THE Government is under mounting pressure from MPs to tackle high petrol and diesel prices amid claims every person is paying nearly £300 a year in “excess” green taxes.
More than 100 MPs have now signed a Commons motion to be debated next week which warns high fuel prices are causing “immense difficulties” for small firms which crucial to the recovery.
Keighley’s Tory MP Kris Hopkins has told the Government that “more needs to be done” to help families and businesses.
Demands for action will be intensified by a report from the TaxPayers’ Alliance campaign today which claims that motorists are paying £18bn a year in “excess” green taxes. The “excess” is calculated as the amount raised in fuel duty and vehicle excise duty, minus road spending and the “social cost” of transport emissions.

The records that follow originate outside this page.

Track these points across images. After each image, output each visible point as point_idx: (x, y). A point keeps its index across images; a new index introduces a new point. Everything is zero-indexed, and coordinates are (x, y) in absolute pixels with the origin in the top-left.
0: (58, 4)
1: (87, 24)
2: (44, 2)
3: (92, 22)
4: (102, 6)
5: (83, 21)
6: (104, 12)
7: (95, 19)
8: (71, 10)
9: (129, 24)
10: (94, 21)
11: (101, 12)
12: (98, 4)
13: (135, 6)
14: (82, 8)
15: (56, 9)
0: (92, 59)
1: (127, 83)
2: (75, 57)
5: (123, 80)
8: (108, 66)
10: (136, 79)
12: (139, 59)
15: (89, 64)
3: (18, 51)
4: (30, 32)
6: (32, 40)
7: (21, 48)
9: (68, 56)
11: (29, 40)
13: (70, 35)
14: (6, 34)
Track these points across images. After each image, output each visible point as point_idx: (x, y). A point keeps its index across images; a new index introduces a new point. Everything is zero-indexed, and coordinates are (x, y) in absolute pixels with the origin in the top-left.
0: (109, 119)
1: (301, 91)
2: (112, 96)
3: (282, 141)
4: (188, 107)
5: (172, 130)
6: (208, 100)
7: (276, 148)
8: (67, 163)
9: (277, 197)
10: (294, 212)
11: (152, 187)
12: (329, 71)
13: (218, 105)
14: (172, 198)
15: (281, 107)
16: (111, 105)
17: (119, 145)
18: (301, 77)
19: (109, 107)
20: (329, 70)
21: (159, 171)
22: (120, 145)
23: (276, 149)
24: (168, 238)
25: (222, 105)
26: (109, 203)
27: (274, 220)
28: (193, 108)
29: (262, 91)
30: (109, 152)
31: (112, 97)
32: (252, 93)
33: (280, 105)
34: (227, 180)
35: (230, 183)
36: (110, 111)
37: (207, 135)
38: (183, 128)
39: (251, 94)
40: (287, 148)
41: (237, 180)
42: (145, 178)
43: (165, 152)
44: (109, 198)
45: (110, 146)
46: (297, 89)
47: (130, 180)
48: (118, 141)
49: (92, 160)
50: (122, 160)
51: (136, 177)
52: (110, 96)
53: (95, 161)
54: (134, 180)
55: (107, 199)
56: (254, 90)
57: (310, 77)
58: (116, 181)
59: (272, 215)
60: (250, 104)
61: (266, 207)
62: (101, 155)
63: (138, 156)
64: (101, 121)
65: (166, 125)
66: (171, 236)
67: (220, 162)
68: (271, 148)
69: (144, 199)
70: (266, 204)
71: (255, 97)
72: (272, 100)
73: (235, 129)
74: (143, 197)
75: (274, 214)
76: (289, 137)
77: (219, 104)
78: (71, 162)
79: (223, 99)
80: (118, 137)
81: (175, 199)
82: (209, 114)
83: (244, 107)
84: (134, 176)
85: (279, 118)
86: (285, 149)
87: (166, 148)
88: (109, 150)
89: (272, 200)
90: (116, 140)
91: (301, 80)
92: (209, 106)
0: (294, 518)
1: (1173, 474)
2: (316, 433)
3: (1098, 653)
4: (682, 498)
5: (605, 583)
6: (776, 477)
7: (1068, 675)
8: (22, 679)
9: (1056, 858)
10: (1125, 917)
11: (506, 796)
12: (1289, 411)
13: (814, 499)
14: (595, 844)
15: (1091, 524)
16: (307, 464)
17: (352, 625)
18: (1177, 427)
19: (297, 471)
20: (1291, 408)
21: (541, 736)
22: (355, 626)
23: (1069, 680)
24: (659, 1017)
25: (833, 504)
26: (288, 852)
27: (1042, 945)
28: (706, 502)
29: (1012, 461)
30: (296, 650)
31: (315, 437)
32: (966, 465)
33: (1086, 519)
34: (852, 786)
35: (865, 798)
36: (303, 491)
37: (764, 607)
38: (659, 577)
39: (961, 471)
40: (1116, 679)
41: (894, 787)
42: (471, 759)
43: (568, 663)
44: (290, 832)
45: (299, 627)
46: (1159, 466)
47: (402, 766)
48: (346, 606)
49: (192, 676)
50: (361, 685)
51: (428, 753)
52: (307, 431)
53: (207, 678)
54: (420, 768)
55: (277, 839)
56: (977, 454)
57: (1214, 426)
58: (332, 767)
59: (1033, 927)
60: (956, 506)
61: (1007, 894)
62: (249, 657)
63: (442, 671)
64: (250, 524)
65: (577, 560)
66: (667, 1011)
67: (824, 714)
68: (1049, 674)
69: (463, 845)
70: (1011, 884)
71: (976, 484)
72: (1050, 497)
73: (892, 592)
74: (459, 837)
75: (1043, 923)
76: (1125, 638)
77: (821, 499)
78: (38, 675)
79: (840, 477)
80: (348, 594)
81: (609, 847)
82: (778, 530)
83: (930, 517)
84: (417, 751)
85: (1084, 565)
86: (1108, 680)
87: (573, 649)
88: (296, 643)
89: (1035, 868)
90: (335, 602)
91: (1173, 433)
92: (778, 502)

Matthew Sinclair, director of the TaxPayers’ Alliance, said: “British motorists are hit unfairly hard by motoring taxes that are far too high. Families in the suburbs and rural areas suffer the most as driving is so often essential outside city centres.
“Politicians should stop ripping-off British motorists with the highest taxes on petrol in the EU.” Rural areas are hardest hit – with the average motorist in Hull paying an excess of £175 while those in Selby face a £449 excess.
More than 110,000 people have signed an e-petition calling for planned 4p fuel duty increases in January and August to be scrapped, which has sparked Tuesday’s Commons debate. But the motion to be debated by MPs is more general – urging the Government to press for falls in oil prices to be passed on to consumers and for Ministers to consider introducing a price stabilisation mechanism to limit the impact of fluctuations in pump prices.
Mr Hopkins called for “imaginative ways” to be found to lessen the burden caused by rising fuel prices on families and businesses.
“More still needs to be done to help families and businesses to stay on the road during what will remain a difficult economic climate for some time to come,” he said.